Aim of the task » Among the entries below, take the line with "fx_px: 1326" and the line with "vfov_deg: 24.1", and output them and every line between them exactly, with nothing else.

(Camera calibration parameters)
◆ ◆ ◆ ◆ ◆

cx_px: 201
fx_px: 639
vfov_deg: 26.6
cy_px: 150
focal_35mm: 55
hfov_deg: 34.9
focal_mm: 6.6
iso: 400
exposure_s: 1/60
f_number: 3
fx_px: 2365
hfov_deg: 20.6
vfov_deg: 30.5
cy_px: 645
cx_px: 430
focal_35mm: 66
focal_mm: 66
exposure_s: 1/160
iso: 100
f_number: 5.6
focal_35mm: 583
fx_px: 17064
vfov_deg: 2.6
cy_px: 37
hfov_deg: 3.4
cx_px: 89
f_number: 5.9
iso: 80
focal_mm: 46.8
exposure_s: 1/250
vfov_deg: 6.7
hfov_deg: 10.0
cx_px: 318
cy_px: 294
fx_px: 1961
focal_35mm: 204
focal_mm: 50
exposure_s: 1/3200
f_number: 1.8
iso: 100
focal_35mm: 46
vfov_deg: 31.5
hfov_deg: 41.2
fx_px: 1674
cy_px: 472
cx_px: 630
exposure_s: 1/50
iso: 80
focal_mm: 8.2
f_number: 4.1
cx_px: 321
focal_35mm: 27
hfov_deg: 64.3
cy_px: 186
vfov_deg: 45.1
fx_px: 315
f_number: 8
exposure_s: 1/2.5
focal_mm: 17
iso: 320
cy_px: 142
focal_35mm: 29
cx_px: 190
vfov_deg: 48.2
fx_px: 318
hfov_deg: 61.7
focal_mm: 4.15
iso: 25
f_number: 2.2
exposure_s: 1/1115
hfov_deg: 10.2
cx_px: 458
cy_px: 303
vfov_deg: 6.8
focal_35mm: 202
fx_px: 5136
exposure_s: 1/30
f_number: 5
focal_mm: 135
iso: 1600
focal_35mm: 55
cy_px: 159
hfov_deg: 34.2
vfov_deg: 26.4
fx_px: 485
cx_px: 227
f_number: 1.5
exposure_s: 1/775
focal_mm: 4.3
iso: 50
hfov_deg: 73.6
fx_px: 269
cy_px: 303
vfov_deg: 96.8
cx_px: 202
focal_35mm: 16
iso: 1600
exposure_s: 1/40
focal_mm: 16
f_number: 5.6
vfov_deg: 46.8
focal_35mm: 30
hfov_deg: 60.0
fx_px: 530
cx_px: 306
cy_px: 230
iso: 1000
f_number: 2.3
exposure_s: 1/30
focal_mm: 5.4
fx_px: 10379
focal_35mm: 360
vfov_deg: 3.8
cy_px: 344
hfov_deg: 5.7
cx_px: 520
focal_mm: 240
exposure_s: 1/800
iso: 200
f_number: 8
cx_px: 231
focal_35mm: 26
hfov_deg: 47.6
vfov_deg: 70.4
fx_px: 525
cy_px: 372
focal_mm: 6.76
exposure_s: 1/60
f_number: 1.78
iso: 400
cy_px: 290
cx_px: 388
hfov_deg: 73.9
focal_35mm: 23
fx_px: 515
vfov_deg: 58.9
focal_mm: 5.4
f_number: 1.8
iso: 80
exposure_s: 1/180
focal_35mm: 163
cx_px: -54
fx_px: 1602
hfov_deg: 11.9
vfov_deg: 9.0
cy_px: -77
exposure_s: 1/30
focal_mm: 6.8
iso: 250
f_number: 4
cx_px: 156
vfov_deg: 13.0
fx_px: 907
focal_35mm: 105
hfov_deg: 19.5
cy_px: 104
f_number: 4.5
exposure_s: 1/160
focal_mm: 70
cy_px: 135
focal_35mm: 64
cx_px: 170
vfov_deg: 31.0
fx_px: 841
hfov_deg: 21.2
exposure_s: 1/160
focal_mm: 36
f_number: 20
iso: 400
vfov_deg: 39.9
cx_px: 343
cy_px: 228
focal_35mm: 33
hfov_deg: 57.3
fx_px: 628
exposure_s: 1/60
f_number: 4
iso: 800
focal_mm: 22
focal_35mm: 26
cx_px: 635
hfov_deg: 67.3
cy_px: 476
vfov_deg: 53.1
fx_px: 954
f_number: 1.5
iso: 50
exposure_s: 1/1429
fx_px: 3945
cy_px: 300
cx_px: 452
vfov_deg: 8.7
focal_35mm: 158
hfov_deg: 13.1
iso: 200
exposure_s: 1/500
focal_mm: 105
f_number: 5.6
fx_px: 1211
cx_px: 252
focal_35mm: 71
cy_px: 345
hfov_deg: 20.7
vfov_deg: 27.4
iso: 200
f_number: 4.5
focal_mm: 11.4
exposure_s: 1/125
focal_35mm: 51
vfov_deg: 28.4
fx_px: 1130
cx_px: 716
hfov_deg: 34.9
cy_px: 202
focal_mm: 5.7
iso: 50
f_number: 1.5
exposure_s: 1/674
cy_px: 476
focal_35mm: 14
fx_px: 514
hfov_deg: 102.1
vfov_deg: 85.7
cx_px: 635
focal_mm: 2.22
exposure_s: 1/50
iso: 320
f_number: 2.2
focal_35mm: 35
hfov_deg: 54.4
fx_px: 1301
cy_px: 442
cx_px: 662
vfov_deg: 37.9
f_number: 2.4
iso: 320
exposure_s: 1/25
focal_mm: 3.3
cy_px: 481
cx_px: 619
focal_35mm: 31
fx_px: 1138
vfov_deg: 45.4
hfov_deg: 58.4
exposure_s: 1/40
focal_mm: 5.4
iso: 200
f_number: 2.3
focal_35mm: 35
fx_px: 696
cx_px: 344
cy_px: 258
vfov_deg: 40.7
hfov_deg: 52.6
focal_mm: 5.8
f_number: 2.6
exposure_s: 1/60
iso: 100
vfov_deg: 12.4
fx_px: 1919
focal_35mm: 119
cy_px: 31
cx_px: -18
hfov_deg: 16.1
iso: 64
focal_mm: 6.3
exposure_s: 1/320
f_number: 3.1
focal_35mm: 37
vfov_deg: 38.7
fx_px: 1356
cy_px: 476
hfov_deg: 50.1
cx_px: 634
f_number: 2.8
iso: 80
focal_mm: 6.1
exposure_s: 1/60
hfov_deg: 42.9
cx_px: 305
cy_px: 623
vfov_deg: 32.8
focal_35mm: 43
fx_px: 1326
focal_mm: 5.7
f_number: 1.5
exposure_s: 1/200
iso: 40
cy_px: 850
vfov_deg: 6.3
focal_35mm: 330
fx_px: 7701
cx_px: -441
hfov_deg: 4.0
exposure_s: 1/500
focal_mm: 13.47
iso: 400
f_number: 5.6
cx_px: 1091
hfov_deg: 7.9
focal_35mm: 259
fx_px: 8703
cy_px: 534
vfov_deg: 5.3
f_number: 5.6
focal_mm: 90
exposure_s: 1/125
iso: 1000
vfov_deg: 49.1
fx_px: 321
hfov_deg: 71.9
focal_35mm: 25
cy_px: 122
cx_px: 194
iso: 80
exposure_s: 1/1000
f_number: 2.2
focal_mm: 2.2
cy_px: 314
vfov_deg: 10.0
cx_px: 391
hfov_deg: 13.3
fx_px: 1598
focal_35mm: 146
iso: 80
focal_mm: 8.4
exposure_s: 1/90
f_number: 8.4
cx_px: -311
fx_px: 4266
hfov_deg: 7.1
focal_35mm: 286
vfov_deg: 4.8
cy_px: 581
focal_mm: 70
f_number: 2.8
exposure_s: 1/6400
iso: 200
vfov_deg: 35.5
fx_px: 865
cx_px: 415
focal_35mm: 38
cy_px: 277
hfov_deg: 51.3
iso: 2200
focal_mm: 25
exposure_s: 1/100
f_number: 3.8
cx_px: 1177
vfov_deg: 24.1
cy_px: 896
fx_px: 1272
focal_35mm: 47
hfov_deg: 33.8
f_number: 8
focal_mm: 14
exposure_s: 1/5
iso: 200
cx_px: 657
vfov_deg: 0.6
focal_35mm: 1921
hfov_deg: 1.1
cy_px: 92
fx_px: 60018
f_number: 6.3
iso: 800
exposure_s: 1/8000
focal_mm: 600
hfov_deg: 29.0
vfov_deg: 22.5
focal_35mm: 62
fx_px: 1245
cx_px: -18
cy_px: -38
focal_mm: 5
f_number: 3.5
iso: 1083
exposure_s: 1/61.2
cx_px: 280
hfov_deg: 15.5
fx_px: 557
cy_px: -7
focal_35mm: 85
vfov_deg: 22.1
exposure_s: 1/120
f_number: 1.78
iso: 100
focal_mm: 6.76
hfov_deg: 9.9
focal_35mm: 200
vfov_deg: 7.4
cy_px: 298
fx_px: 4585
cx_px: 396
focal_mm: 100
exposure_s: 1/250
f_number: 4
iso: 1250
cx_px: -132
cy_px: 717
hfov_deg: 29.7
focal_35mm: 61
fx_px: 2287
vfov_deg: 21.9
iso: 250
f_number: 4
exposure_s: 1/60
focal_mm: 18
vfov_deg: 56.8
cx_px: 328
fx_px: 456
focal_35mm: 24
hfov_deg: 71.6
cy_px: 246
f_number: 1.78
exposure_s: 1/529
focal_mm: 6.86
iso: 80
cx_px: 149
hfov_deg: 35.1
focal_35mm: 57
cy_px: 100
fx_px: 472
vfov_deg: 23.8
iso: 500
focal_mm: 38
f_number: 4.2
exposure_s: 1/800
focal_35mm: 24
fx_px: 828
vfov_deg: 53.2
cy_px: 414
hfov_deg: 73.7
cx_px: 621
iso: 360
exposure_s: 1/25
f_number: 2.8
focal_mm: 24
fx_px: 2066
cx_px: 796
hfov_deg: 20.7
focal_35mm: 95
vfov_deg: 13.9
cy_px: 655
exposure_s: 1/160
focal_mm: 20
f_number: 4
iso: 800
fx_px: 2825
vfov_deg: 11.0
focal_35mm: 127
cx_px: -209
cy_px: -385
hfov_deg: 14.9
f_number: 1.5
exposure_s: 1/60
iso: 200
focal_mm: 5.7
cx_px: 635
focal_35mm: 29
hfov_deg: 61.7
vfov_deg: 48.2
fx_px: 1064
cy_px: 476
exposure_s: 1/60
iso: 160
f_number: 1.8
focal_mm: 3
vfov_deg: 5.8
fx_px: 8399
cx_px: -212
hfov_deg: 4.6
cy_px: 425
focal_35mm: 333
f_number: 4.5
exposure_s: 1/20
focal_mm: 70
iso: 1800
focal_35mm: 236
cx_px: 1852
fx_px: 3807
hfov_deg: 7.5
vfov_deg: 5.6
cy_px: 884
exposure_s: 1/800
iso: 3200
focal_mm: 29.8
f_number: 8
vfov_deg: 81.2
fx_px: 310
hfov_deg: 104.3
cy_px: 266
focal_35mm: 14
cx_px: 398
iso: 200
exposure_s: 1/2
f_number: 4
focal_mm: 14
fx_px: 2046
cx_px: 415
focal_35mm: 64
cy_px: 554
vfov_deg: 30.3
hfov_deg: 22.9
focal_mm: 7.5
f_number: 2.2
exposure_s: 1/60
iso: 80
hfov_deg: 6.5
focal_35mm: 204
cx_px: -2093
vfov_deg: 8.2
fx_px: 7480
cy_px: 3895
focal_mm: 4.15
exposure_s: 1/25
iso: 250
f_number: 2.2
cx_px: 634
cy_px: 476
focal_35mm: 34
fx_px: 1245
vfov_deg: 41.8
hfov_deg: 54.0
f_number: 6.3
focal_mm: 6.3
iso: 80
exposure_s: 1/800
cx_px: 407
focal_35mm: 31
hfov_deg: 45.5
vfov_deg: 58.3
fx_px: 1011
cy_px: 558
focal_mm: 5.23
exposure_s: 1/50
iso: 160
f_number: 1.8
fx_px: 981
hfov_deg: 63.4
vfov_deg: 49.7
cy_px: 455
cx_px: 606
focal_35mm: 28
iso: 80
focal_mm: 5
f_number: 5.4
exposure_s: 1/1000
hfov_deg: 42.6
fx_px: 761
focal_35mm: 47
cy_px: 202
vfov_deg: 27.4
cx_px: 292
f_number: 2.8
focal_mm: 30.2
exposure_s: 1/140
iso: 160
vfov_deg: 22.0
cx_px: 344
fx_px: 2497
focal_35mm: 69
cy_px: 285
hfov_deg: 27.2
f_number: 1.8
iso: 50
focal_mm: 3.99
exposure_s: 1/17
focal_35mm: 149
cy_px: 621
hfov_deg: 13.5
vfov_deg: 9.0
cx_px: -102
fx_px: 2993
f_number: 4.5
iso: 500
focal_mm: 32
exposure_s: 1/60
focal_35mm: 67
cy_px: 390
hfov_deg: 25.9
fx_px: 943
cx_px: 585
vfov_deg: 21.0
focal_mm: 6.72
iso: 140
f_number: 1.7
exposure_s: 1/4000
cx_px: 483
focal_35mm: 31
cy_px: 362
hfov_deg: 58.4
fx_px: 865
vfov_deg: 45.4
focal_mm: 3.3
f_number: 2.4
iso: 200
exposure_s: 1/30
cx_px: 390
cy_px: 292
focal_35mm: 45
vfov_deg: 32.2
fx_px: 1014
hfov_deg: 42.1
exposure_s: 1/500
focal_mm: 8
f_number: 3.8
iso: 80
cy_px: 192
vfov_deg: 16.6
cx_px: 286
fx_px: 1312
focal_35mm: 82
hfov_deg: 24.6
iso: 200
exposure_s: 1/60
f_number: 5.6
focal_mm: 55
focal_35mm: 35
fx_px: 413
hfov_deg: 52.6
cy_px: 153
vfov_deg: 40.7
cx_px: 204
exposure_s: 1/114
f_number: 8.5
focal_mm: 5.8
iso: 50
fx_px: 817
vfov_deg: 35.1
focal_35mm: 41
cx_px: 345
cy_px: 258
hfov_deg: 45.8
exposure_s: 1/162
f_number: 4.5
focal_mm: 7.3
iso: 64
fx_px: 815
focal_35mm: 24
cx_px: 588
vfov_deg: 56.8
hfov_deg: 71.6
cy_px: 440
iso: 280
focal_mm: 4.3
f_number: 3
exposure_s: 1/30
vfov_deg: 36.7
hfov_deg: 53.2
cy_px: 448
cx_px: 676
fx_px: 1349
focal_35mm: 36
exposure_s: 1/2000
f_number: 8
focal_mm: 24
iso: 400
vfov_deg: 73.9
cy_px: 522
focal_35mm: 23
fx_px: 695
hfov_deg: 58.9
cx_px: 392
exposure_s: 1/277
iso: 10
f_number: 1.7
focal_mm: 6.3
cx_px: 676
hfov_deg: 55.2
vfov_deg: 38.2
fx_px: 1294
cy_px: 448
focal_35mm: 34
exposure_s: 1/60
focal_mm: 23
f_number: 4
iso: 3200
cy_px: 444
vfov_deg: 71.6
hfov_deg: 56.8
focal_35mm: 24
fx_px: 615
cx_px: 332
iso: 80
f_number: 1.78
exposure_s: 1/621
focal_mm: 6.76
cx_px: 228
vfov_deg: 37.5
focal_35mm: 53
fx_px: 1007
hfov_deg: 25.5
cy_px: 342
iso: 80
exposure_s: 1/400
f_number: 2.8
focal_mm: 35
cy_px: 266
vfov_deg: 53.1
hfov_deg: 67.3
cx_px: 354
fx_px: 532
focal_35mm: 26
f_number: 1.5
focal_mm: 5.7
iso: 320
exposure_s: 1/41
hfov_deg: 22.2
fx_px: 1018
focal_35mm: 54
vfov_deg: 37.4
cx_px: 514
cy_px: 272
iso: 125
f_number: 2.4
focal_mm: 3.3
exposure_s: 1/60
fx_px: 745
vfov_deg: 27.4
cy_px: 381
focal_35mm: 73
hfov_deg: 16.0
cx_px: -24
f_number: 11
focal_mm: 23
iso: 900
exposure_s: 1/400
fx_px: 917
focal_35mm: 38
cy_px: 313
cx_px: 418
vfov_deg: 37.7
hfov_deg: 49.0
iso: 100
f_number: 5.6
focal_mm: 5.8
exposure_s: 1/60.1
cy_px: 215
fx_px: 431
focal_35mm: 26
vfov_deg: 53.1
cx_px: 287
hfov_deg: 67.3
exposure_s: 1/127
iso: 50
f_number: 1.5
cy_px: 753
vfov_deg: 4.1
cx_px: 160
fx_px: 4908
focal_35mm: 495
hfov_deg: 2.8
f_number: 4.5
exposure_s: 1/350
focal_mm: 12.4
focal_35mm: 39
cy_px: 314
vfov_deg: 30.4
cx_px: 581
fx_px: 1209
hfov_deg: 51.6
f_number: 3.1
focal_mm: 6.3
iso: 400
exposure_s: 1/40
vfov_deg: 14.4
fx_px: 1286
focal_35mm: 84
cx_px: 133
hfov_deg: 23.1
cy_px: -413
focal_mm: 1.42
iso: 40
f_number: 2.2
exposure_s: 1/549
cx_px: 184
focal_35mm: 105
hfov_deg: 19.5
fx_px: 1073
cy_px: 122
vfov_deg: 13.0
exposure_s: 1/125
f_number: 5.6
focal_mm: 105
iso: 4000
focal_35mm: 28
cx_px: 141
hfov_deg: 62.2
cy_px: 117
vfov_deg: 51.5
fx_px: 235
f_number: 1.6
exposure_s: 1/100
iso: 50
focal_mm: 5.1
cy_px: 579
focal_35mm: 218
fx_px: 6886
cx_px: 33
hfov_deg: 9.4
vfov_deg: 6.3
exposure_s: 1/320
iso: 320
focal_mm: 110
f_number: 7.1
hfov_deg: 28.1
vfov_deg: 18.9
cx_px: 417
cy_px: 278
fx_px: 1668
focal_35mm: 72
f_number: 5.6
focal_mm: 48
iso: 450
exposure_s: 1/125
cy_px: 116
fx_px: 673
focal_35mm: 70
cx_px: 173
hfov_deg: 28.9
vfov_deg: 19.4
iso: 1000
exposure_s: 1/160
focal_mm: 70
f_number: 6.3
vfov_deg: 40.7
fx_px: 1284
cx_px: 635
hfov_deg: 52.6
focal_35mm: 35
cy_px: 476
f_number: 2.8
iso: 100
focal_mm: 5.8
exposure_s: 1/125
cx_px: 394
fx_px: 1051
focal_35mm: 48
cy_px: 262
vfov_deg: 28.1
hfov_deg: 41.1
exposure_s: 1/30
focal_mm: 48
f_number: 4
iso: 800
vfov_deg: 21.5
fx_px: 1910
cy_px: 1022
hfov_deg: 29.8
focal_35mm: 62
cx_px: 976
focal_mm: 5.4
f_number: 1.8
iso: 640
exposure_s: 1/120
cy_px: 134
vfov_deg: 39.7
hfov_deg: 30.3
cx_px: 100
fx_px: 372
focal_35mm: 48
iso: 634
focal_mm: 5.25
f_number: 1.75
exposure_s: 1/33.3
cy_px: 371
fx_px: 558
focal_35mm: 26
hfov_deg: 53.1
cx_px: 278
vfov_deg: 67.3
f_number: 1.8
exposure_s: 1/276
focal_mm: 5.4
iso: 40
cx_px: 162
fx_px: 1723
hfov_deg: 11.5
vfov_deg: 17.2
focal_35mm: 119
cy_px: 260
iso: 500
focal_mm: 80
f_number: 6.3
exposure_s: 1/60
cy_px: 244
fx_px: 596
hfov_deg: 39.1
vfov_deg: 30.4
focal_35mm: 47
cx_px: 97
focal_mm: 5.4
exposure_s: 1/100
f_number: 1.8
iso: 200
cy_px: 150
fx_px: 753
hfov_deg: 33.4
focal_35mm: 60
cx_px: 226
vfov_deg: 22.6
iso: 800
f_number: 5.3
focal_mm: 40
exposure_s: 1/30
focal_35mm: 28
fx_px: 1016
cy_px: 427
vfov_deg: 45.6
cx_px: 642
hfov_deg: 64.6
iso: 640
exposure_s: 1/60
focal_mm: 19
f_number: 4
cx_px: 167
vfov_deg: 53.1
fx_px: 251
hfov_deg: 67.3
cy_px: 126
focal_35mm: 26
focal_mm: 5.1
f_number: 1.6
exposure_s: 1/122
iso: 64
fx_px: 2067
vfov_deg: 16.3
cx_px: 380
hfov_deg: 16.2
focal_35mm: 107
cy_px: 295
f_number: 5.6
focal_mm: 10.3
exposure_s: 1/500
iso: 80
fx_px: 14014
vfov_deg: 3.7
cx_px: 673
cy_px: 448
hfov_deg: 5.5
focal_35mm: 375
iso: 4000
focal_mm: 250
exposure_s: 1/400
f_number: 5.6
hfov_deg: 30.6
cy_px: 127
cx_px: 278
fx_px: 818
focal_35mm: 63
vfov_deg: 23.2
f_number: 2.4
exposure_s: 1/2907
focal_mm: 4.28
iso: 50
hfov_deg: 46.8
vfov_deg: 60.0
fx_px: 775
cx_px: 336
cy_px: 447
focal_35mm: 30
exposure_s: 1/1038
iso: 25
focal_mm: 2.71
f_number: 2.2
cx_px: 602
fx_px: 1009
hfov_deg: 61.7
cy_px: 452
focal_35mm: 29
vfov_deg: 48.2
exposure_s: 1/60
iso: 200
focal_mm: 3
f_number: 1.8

◆ ◆ ◆ ◆ ◆

Solution to this exercise »
fx_px: 1326
focal_mm: 5.7
f_number: 1.5
exposure_s: 1/200
iso: 40
cy_px: 850
vfov_deg: 6.3
focal_35mm: 330
fx_px: 7701
cx_px: -441
hfov_deg: 4.0
exposure_s: 1/500
focal_mm: 13.47
iso: 400
f_number: 5.6
cx_px: 1091
hfov_deg: 7.9
focal_35mm: 259
fx_px: 8703
cy_px: 534
vfov_deg: 5.3
f_number: 5.6
focal_mm: 90
exposure_s: 1/125
iso: 1000
vfov_deg: 49.1
fx_px: 321
hfov_deg: 71.9
focal_35mm: 25
cy_px: 122
cx_px: 194
iso: 80
exposure_s: 1/1000
f_number: 2.2
focal_mm: 2.2
cy_px: 314
vfov_deg: 10.0
cx_px: 391
hfov_deg: 13.3
fx_px: 1598
focal_35mm: 146
iso: 80
focal_mm: 8.4
exposure_s: 1/90
f_number: 8.4
cx_px: -311
fx_px: 4266
hfov_deg: 7.1
focal_35mm: 286
vfov_deg: 4.8
cy_px: 581
focal_mm: 70
f_number: 2.8
exposure_s: 1/6400
iso: 200
vfov_deg: 35.5
fx_px: 865
cx_px: 415
focal_35mm: 38
cy_px: 277
hfov_deg: 51.3
iso: 2200
focal_mm: 25
exposure_s: 1/100
f_number: 3.8
cx_px: 1177
vfov_deg: 24.1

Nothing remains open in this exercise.